> [YOUR ASSIGNMENT]: Only an exact copy of every record counts as an answer.

[[ THE DATA open ]]

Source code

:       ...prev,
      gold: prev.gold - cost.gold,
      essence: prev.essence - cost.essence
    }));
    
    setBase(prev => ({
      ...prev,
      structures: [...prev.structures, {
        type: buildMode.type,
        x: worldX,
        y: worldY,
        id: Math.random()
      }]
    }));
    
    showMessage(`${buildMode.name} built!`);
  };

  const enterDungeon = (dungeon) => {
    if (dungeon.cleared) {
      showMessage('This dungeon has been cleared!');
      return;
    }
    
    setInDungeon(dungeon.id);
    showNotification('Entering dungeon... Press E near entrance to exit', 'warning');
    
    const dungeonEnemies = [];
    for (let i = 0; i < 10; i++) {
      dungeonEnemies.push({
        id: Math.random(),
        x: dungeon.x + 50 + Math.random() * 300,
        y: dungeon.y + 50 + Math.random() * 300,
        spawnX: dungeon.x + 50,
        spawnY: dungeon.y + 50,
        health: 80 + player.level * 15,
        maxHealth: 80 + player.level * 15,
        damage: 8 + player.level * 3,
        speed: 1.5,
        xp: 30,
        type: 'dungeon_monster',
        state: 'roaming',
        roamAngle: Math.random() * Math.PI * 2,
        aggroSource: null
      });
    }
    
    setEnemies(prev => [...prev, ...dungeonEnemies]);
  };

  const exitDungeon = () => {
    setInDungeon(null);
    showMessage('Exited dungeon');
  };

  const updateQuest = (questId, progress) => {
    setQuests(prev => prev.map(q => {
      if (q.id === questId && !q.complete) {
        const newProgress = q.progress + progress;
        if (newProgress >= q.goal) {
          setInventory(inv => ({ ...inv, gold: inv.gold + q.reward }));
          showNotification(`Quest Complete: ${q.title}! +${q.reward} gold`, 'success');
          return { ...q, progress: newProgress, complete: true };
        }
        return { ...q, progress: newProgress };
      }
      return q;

[[ THE DATA closed ]]

> [WRITTEN SOLUTION]:
Source code

:       ...prev,
      gold: prev.gold - cost.gold,
      essence: prev.essence - cost.essence
    }));
    
    setBase(prev => ({
      ...prev,
      structures: [...prev.structures, {
        type: buildMode.type,
        x: worldX,
        y: worldY,
        id: Math.random()
      }]
    }));
    
    showMessage(`${buildMode.name} built!`);
  };

  const enterDungeon = (dungeon) => {
    if (dungeon.cleared) {
      showMessage('This dungeon has been cleared!');
      return;
    }
    
    setInDungeon(dungeon.id);
    showNotification('Entering dungeon... Press E near entrance to exit', 'warning');
    
    const dungeonEnemies = [];
    for (let i = 0; i < 10; i++) {
      dungeonEnemies.push({
        id: Math.random(),
        x: dungeon.x + 50 + Math.random() * 300,
        y: dungeon.y + 50 + Math.random() * 300,
        spawnX: dungeon.x + 50,
        spawnY: dungeon.y + 50,
        health: 80 + player.level * 15,
        maxHealth: 80 + player.level * 15,
        damage: 8 + player.level * 3,
        speed: 1.5,
        xp: 30,
        type: 'dungeon_monster',
        state: 'roaming',
        roamAngle: Math.random() * Math.PI * 2,
        aggroSource: null
      });
    }
    
    setEnemies(prev => [...prev, ...dungeonEnemies]);
  };

  const exitDungeon = () => {
    setInDungeon(null);
    showMessage('Exited dungeon');
  };

  const updateQuest = (questId, progress) => {
    setQuests(prev => prev.map(q => {
      if (q.id === questId && !q.complete) {
        const newProgress = q.progress + progress;
        if (newProgress >= q.goal) {
          setInventory(inv => ({ ...inv, gold: inv.gold + q.reward }));
          showNotification(`Quest Complete: ${q.title}! +${q.reward} gold`, 'success');
          return { ...q, progress: newProgress, complete: true };
        }
        return { ...q, progress: newProgress };
      }
      return q;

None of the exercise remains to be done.